If your son or daughter has been blessed with an unusually hirsute appearance, even as a young child, you may be wondering about laser hair removal treatment as an option before they hit puberty. But this medical procedure can carry with it some risks, even for adult patients. How early is too early for laser hair removal, and is laser hair removal for tweens or teens safe? Read on to learn more about the nuts and bolts of this procedure to determine whether it's an acceptable risk for your child. 

What Happens During Laser Hair Removal? 

Laser hair removal works by targeting each individual hair and killing it at its root, preventing regrowth. Shaving merely cuts the hair at the skin's surface, while waxing or depilatories can kill the hair right down to the root, slowing regrowth but not stopping it. By zapping the root with a laser, dermatologists can prevent hair from ever growing from a certain follicle again. Sometimes a single session is enough to accomplish visible results, but in most cases, patients will need to return for a few subsequent treatments to ensure no regrowth begins later.

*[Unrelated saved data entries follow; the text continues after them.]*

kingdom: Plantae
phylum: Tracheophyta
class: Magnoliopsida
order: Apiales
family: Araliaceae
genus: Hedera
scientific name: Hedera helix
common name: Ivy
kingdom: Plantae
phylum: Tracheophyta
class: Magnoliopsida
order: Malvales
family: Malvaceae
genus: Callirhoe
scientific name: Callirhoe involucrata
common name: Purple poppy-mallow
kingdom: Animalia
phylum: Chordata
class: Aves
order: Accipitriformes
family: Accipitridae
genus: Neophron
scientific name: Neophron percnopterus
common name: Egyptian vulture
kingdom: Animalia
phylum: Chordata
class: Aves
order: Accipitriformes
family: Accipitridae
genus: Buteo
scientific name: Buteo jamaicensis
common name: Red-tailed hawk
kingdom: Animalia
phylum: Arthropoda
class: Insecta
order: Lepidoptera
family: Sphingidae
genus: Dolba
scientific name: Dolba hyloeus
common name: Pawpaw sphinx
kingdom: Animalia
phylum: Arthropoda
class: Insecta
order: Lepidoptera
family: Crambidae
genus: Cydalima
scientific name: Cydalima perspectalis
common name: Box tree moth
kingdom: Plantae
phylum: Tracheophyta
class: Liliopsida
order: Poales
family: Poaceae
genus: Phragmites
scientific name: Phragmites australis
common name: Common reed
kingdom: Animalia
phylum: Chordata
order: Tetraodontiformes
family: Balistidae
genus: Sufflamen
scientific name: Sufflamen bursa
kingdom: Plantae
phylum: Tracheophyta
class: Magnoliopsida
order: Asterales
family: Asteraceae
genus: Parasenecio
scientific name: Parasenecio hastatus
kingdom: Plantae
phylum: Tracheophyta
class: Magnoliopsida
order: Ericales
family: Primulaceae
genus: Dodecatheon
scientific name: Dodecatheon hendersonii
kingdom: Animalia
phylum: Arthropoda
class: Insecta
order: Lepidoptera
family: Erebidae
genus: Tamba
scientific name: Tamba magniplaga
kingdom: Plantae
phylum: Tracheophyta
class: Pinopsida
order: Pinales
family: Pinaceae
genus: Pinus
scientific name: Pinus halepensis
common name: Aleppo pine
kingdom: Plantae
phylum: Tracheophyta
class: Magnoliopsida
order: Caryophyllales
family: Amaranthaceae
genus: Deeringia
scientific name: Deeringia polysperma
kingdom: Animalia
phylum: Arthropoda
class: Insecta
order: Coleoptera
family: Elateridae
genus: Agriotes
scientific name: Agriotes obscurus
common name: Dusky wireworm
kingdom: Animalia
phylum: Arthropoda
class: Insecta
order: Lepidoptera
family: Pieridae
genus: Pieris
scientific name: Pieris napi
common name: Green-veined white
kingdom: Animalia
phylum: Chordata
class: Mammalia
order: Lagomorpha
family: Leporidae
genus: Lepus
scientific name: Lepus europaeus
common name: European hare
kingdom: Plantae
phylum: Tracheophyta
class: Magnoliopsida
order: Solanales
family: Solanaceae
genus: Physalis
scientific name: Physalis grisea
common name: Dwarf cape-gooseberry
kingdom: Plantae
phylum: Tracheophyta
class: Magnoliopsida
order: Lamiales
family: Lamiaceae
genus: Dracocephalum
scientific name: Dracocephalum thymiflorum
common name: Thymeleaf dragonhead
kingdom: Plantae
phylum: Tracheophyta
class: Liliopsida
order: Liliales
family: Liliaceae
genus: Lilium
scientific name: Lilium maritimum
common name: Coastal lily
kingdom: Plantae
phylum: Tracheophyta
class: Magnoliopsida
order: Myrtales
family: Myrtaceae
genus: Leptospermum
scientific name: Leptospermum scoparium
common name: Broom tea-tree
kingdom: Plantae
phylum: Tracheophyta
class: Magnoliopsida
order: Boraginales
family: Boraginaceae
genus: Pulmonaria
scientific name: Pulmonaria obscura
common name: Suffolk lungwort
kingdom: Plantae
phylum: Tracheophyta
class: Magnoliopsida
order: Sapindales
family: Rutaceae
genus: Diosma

The laser hair removal process itself is relatively painless. Some patients have reported the laser, which can make a cracking or crackling sound upon application, may feel like snapping a rubber band across their skin. But others find it to be entirely painless, and even those with sensitive skin don't tend to have strong reactions.

Is There a Minimum Age for Laser Hair Removal?

During puberty, the texture of body hair, including facial hair, can often change from fine and smooth to thick and wiry. For parents worried about the impact puberty will have on children who are already hairier than average, pursuing laser hair removal pre-puberty can seem like the wisest course of action to avoid bullying, teasing, and the resulting self-consciousness.

Many dermatologists have indicated there aren't any biological reasons to avoid laser hair removal for children or teens. Hair follicles can grow hair at just about any age, so targeting these follicles before puberty won't have a noticeable impact on the effectiveness of treatment. However, the pain (however slight) and stress that may be caused by the process, as well as the potential for lack of informed consent, can make it a less than ideal option for very young children. It's important to ensure that if your child or teen is choosing laser hair removal, they're doing so of their own free will.